Husseina seeks to distinguish, analyse relationships between and evaluate the following: patterns of difference or similarities between colonial and postcolonial histories and narratives about northern Nigeria, its people and insurgencies such as Boko Haram; representational discourses and logics of contemporary English language media when narrating the Boko Haram insurgency; the ways in which these histories and logics become entangled with or are contested by archival research and analysis of contemporary Nigerian and Western news audiences’ meaning making about Boko Haram, Nigeria, Northern Nigerian women and women in Africa.
She focuses on the nesting of National and International responses to representations and narratives about aspects of this crisis in northern Nigeria, to examine the relationship between Nigerian viewers’ constructions of the North, Northern Women and Boko Haram alongside Western viewer’s constructions of Nigeria, Africa and Terrorism to establish a pattern of local delegitimisation, ahistorical tropes, trauma, and othering that eventually may be considered as contributing to further sustained conflict rather than to conflict resolution.

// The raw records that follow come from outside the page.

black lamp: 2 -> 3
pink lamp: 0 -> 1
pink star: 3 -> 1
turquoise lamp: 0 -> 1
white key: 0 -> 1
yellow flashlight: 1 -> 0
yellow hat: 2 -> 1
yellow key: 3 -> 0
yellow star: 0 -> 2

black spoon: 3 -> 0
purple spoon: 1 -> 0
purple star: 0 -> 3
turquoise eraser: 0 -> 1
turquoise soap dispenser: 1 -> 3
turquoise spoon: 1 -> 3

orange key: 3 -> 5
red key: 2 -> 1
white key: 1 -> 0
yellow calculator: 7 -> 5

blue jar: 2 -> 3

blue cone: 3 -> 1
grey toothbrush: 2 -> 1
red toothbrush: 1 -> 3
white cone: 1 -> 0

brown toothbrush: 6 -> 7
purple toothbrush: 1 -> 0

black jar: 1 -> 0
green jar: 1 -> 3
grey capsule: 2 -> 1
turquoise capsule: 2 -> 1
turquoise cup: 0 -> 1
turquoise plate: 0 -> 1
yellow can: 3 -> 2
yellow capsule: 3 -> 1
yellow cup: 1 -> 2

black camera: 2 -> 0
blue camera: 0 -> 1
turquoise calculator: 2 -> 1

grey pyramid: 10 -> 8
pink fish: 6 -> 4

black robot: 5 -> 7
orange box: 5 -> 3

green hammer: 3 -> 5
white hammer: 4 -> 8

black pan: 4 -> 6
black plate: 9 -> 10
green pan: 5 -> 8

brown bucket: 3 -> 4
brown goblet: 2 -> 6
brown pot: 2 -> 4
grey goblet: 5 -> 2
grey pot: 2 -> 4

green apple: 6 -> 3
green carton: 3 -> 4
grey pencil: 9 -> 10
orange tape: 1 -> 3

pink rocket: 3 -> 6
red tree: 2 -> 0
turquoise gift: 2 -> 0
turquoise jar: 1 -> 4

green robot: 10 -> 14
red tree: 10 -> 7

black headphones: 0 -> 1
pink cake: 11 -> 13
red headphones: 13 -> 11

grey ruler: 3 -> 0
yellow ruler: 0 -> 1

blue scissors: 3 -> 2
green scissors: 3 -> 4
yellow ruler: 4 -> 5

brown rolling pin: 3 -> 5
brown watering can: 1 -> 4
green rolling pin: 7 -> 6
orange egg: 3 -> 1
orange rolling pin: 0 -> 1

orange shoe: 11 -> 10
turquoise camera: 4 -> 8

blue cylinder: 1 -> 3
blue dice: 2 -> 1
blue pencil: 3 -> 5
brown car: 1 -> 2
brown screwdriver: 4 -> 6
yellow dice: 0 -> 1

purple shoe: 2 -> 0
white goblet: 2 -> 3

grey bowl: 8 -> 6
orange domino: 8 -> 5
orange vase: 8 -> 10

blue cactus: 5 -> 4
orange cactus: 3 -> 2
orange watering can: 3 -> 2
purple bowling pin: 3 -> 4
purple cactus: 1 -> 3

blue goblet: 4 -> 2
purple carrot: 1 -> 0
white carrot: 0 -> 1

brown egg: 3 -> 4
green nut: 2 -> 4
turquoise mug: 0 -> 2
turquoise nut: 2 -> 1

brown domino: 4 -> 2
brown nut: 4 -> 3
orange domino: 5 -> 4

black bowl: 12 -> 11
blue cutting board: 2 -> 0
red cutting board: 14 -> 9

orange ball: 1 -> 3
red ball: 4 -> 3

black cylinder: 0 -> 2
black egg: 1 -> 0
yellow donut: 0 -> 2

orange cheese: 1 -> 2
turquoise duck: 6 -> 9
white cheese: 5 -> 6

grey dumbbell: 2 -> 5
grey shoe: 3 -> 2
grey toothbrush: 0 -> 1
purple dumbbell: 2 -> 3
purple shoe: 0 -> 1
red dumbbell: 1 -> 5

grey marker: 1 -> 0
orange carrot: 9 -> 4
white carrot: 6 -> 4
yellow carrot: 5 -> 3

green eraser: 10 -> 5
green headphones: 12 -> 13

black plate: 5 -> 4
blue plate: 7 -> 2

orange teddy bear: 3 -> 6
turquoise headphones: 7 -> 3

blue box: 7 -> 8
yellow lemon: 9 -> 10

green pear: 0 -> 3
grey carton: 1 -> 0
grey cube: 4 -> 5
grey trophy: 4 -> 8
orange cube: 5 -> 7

Supervisors: Dr. Shakuntala Banaji and Dr. Wendy Willems
In 2015, Husseina completed a B.A at Carleton University, Canada, where she studied Economics with a concentration in Development and a minor in Philosophy. Afterwards, she worked with the the United Nations High Commission for Refugees (UNHCR) in Ottawa, as a private sector fundraising intern. Curious about the role of media and ICT in the development & humanitarian fields, she enrolled in the MSc Media, Communication & Development program at The London School of Economics (LSE). After graduating from LSE in 2016, she moved back to Nigeria and worked with The Presidential Committee on the North East Initiative (PCNI), coordinating development and humanitarian efforts in the north-eastern part of the country in an attempt to address the effects Boko Haram crisis that has ravaged the region for the past decade. Husseina, currently works as an associate editor of The Republic: A Journal of Nigerian Affairs, a bimonthly journal of socio-economic and political commentary, criticism and cultural discourse, that explores the world as Nigerian.
Husseina is currently studying at the LSE, on a LSE PhD Studentship.